E essa imunidade estende-se aos seus bens situados no outro Estado e ao pessoal que o representa neste (diplomatas, pessoal administrativo e técnico da missão diplomática, seus familiares e respetivos empregados domésticos).
Trata-se de respeitar a soberania e igualdade dos Estados. Por maioria de razão deve abranger pessoal militar e de segurança, membros de corpos especiais que são símbolos vivos da soberania de qualquer Estado.
Já abrange pessoal militar e de segurança incluído na missão diplomática (os adidos, considerados pessoal técnico) mas por igualdade ou até maioria de razão deve abranger os integrantes de missões militares presentes no território de outro Estado a pedido ou com o acordo deste, no quadro das relações de segurança cooperativa que hoje são parte integrante, muitas vezes principal, das relações diplomáticas entre Estados.

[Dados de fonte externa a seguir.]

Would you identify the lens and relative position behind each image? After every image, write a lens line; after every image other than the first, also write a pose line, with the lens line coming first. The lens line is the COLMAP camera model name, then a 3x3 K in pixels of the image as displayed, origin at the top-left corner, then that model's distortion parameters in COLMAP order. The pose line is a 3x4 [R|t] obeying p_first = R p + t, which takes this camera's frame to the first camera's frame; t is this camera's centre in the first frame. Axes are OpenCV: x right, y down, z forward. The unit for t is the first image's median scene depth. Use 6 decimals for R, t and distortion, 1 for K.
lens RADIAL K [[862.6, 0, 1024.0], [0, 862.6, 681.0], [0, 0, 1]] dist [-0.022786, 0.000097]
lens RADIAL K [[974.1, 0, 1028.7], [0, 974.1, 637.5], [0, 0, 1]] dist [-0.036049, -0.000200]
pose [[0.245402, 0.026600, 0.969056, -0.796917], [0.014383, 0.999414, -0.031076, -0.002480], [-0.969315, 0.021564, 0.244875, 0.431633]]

Por isso é natural que a generalidade, para não dizer a totalidade dos acordos sobre o estatuto de forças armadas de um país deslocadas para outro remeta sistematicamente para a referida Convenção e para a proteção que confere ao pessoal administrativo e técnico de uma missão diplomática.
Cabo Verde não equaciona enviar militares cabo-verdianos em missão operacional para os EUA, que disso não precisam. Apenas prevê e deseja que lá possam fazer a sua formação e treino. Mas também quer, e deve muito querer, que militares americanos apoiem Cabo Verde operacionalmente no combate aos tráficos de droga, de armas e de pessoas, à pirataria marítima nas nossas águas e face às ameaças do terrorismo extremista que se agrava na nossa sub-região. Perigos esses já presentes ou latentes, aos quais é manifestamente impossível Cabo Verde fazer face sozinho, desintegrado de alianças com parceiros confiáveis melhor habilitados, o mais natural dos quais, pelo seu poder e preparação e por albergar a maior parcela da Nação cabo-verdiana, são os EUA.

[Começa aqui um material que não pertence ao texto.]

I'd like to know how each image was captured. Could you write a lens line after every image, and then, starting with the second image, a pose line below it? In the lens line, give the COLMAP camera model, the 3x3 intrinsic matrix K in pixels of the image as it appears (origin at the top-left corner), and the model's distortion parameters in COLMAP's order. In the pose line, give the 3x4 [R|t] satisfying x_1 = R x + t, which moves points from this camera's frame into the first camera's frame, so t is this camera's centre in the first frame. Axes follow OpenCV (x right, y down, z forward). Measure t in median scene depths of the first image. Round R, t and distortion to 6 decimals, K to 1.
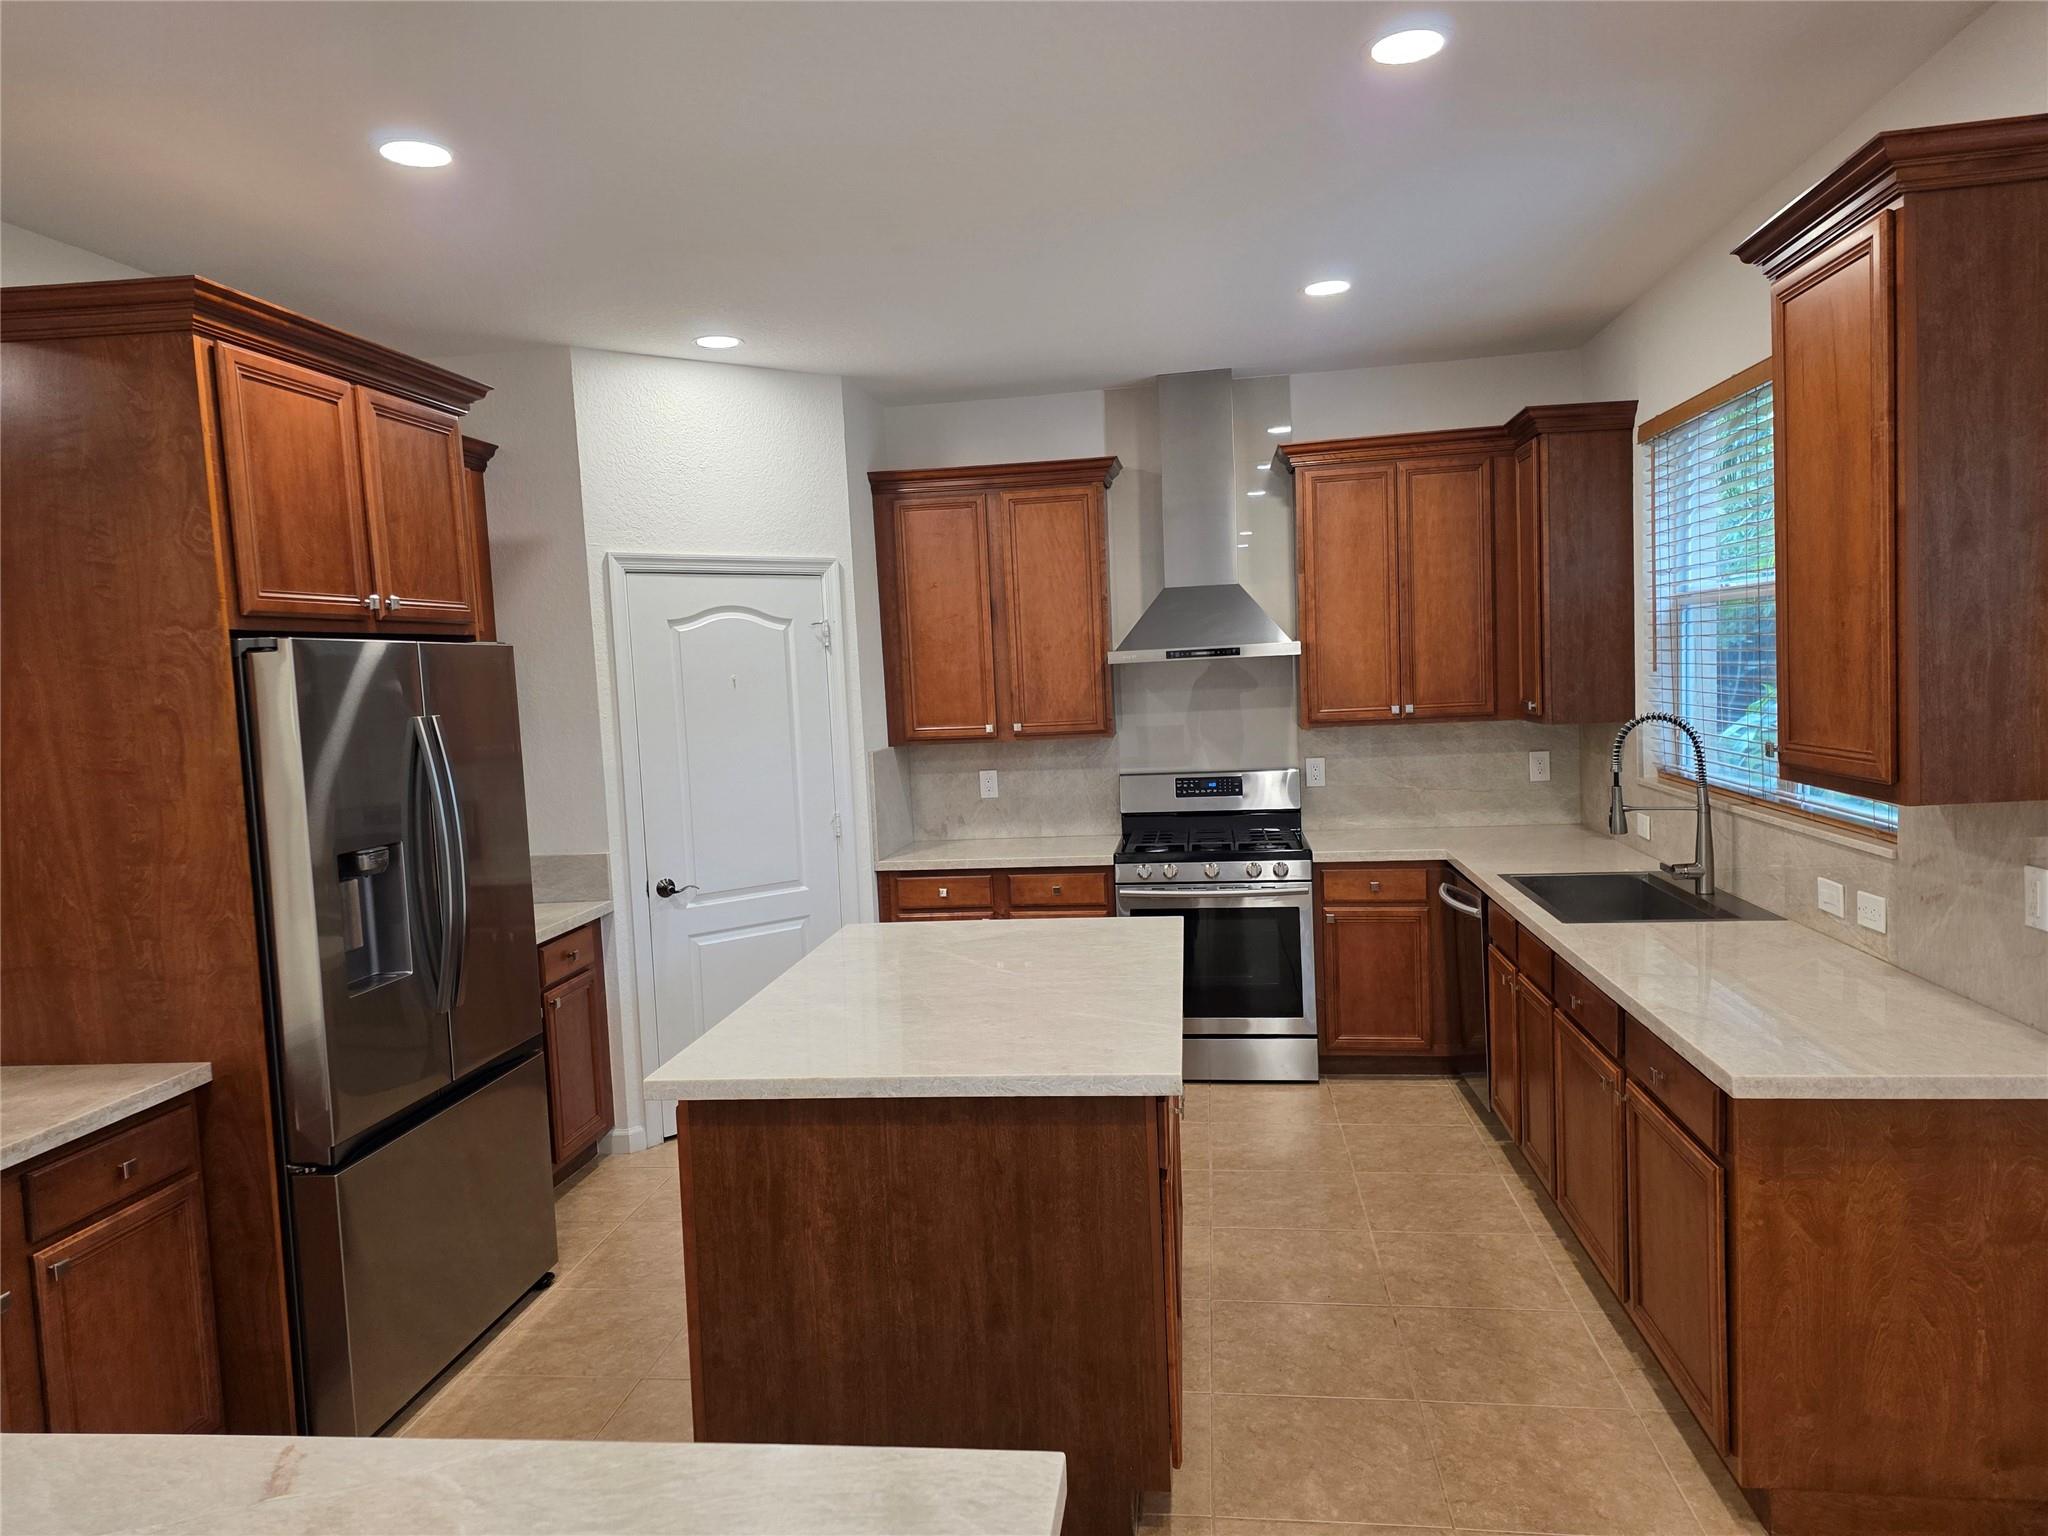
lens RADIAL K [[1346.1, 0, 1020.9], [0, 1346.1, 780.4], [0, 0, 1]] dist [0.090258, -0.078650]
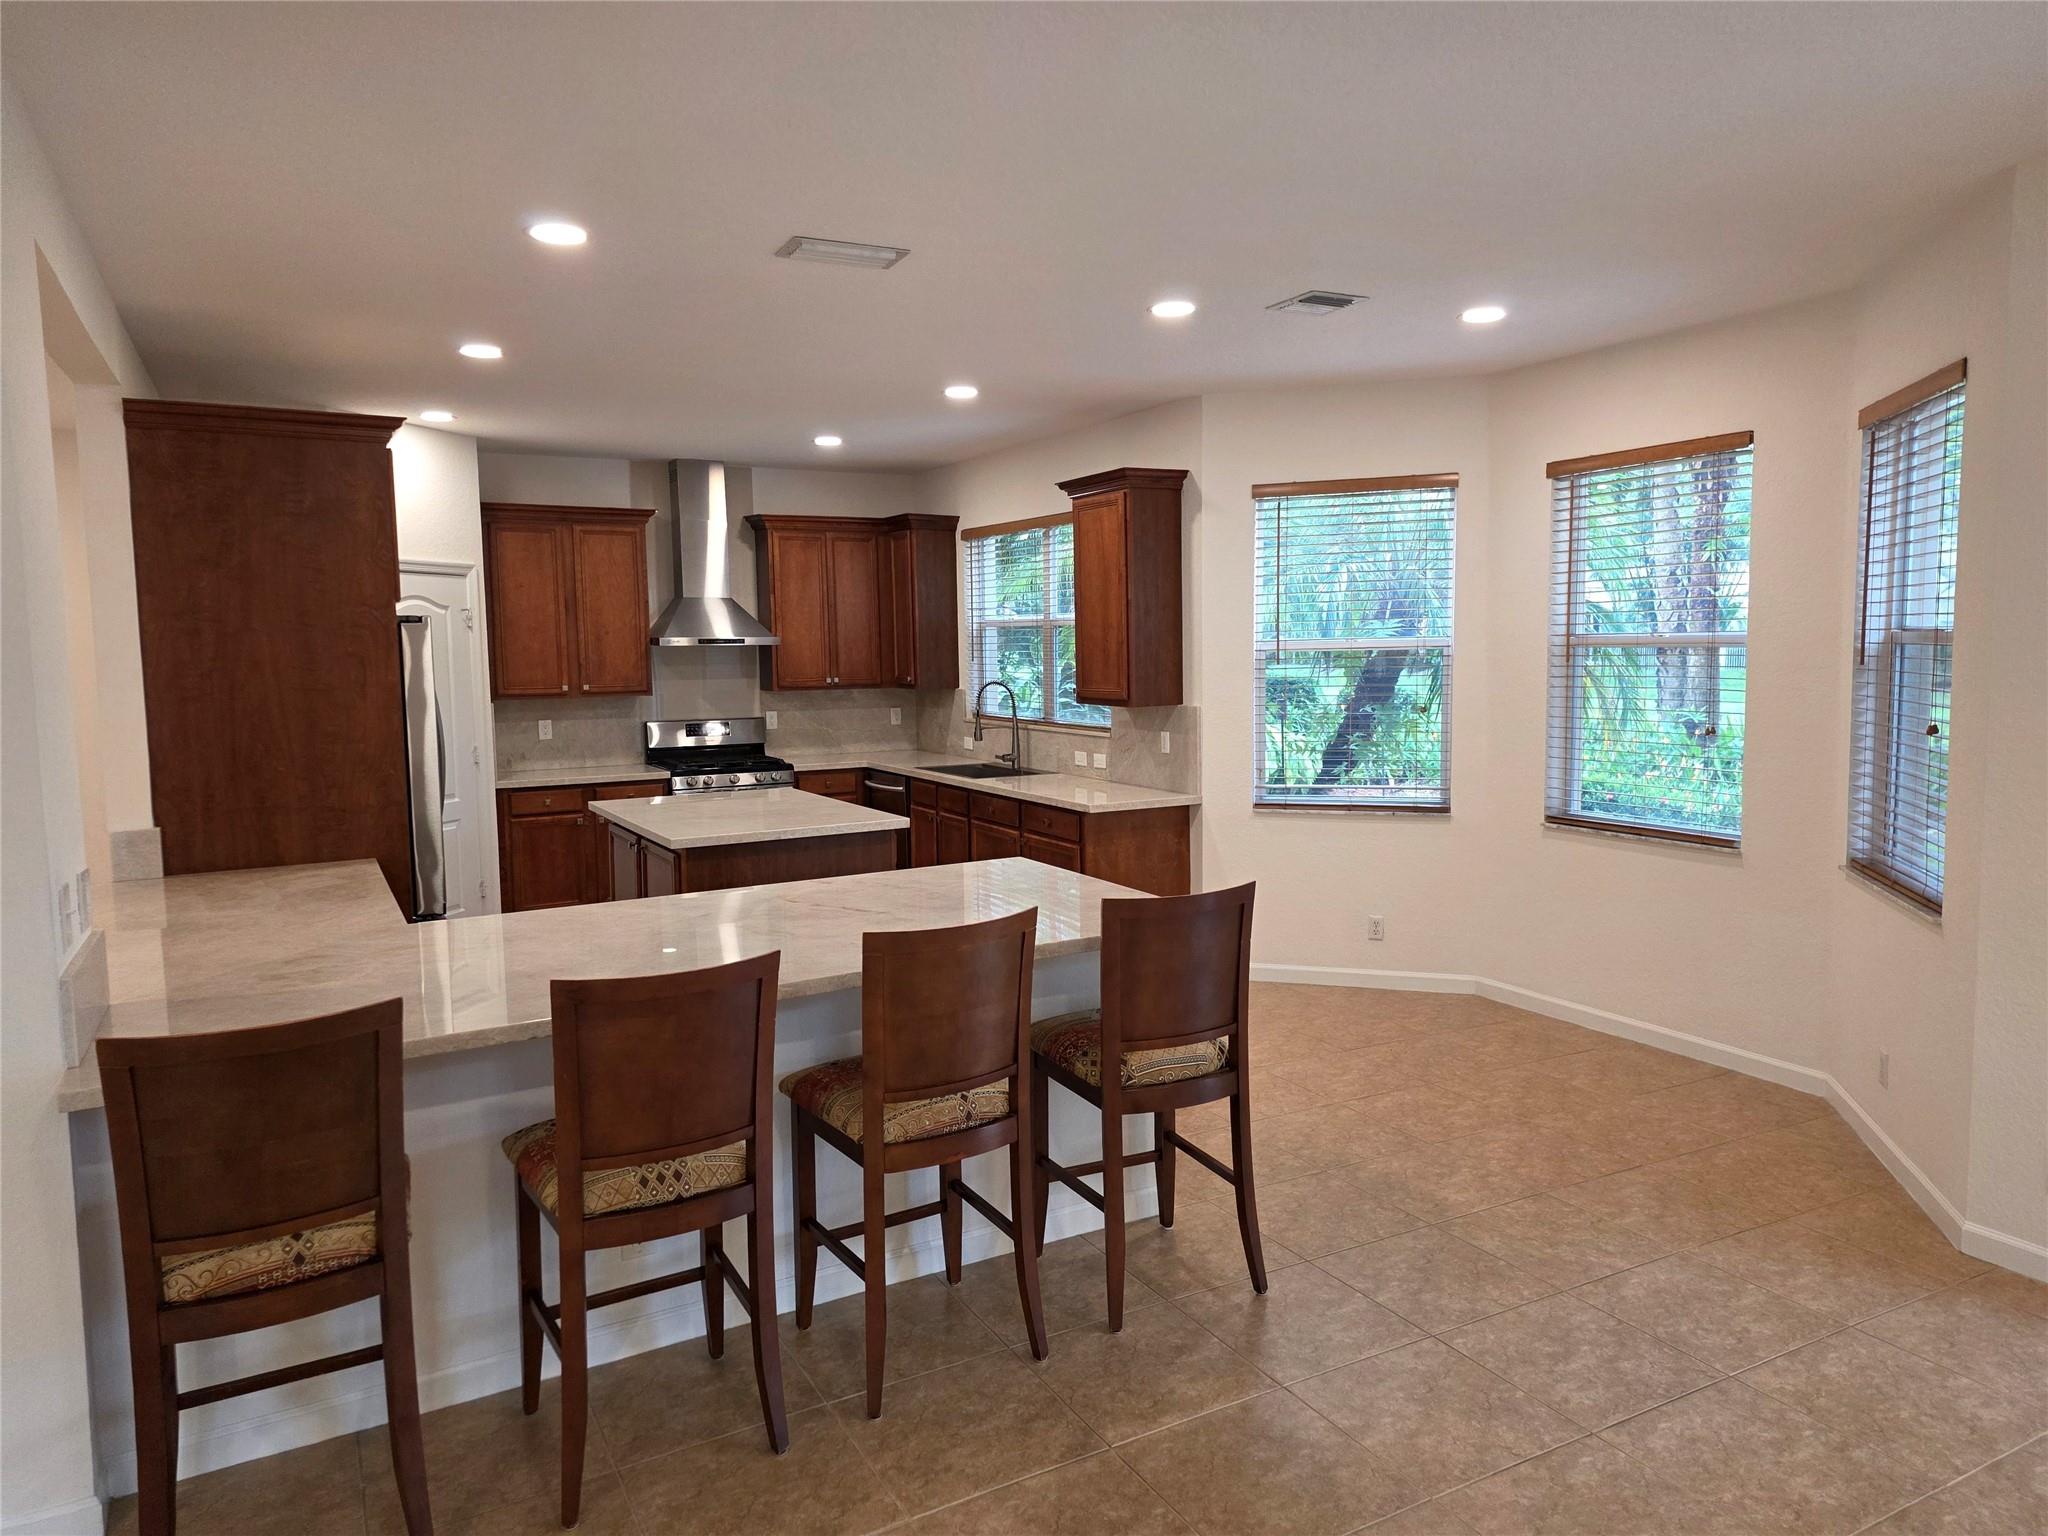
lens RADIAL K [[1346.1, 0, 1020.9], [0, 1346.1, 780.4], [0, 0, 1]] dist [0.090258, -0.078650]
pose [[0.804735, -0.025562, 0.593084, -0.580769], [0.024508, 0.999651, 0.009832, 0.067033], [-0.593128, 0.006623, 0.805081, -0.529426]]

Por isso não se justifica criticar o carater “unilateral” do SOFA aprovado. Seria artificial e vazio de conteúdo conferir-lhe bilateralidade. Ademais, a reciprocidade, sendo um princípio geral do direito internacional, pode sempre ser invocada
5. O Governo de Cabo Verde afirma convictamente que não encontra qualquer inconstitucionalidade nos dispositivos do SOFA, por violação dos princípios de soberania, igualdade ou proporcionalidade. Se inconstitucionalidade houvesse, também seriam inconstitucionais a Convenção de Viena sobre Relações
Diplomáticas a que Cabo Verde aderiu desde a Independência, o Acordo com a Espanha aprovado pela Resolução 76/VII/2008, de 14/97 e, bem assim, o artigo 3º do Código Penal e o artigo 28º do Código de Processo Penal, que permitem afastar a aplicação da lei penal cabo-verdiana e da jurisdição penal nacional mediante convenção internacional, sem qualquer condicionamento ou limitação.
A inconstitucionalidade de tais instrumentos legais nunca foi questionada! E bem!

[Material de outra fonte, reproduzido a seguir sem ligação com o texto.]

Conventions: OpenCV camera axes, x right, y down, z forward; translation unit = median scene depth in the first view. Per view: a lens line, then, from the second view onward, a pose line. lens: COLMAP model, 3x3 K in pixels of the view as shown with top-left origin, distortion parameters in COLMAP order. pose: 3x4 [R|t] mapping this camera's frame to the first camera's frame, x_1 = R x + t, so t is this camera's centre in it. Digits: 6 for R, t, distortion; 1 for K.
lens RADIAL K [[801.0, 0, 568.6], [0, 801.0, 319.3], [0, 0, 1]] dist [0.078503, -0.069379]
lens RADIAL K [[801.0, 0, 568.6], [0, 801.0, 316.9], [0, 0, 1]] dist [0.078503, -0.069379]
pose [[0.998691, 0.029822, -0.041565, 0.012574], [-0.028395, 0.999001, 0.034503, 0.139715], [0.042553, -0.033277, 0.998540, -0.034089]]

6. O Governo considera o SOFA aprovado um instrumento de interesse estratégico para a segurança nacional e o desenvolvimento de Cabo Verde, com vantagens enormes para o país na sua missão e obrigação de garantir a defesa e a segurança dos que vivem nas ilhas e dos que as visitam e no aprofundamento das relações de Cabo Verde com os EUA e com a comunidade cabo-verdiana ali radicada, com reflexos positivos na economia nacional (crescimento e geração de emprego).
7. Uma última precisão de facto: o SOFA não foi assinado pelo Primeiro Ministro: quem o assinou foi o Ministro dos Negócios Estrangeiros, por ocasião do Diálogo Político entre os dois países ocorrido em Setembro de 2017, em ato a que assistiu o Primeiro-Ministro.